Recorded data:
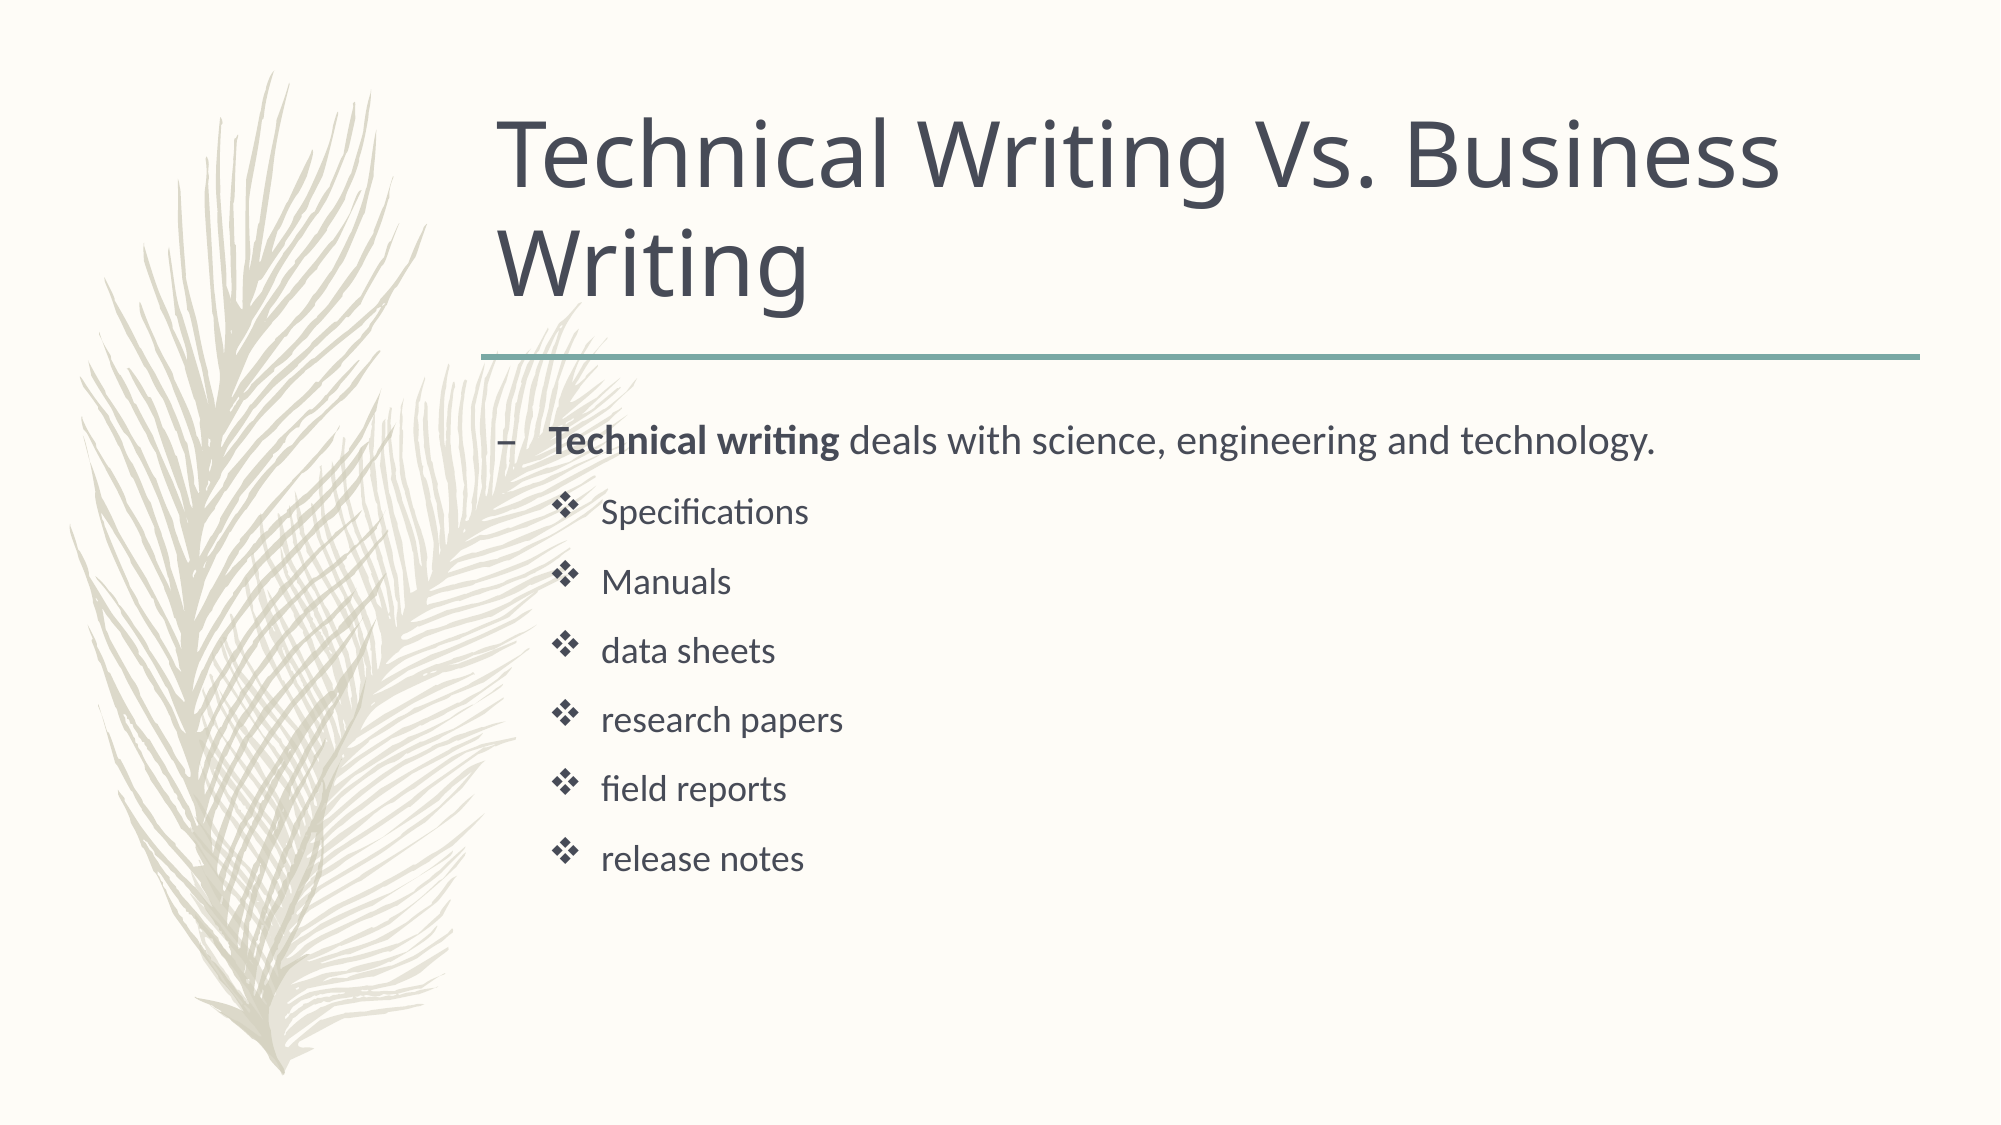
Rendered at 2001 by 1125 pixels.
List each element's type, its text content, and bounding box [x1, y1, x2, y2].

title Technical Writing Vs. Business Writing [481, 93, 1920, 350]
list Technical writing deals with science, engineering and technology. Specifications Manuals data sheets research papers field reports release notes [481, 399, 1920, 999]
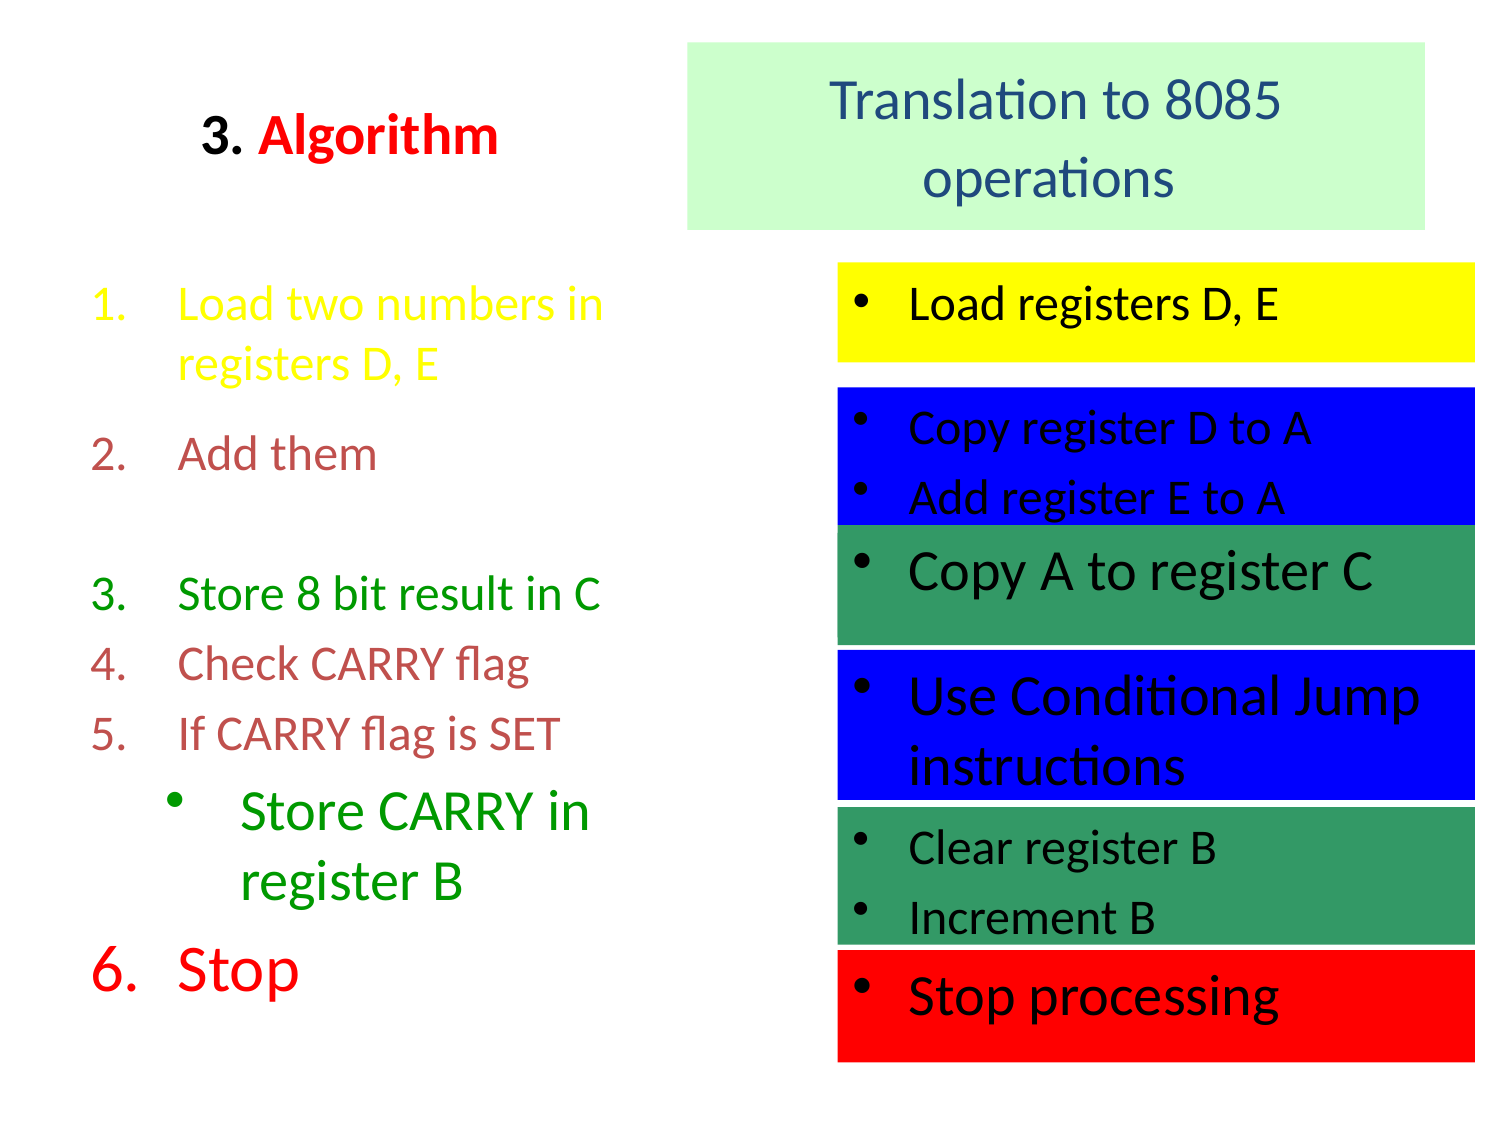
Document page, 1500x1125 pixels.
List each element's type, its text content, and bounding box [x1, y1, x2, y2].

(Description of the task):
Print the line with "Document page, 1500x1125 pixels." and every line after it in the entries above, exactly as written. Leave out all other lines.

(Response area):
Document page, 1500x1125 pixels.
List each element's type, its text content, and bounding box [x1, y1, x2, y2].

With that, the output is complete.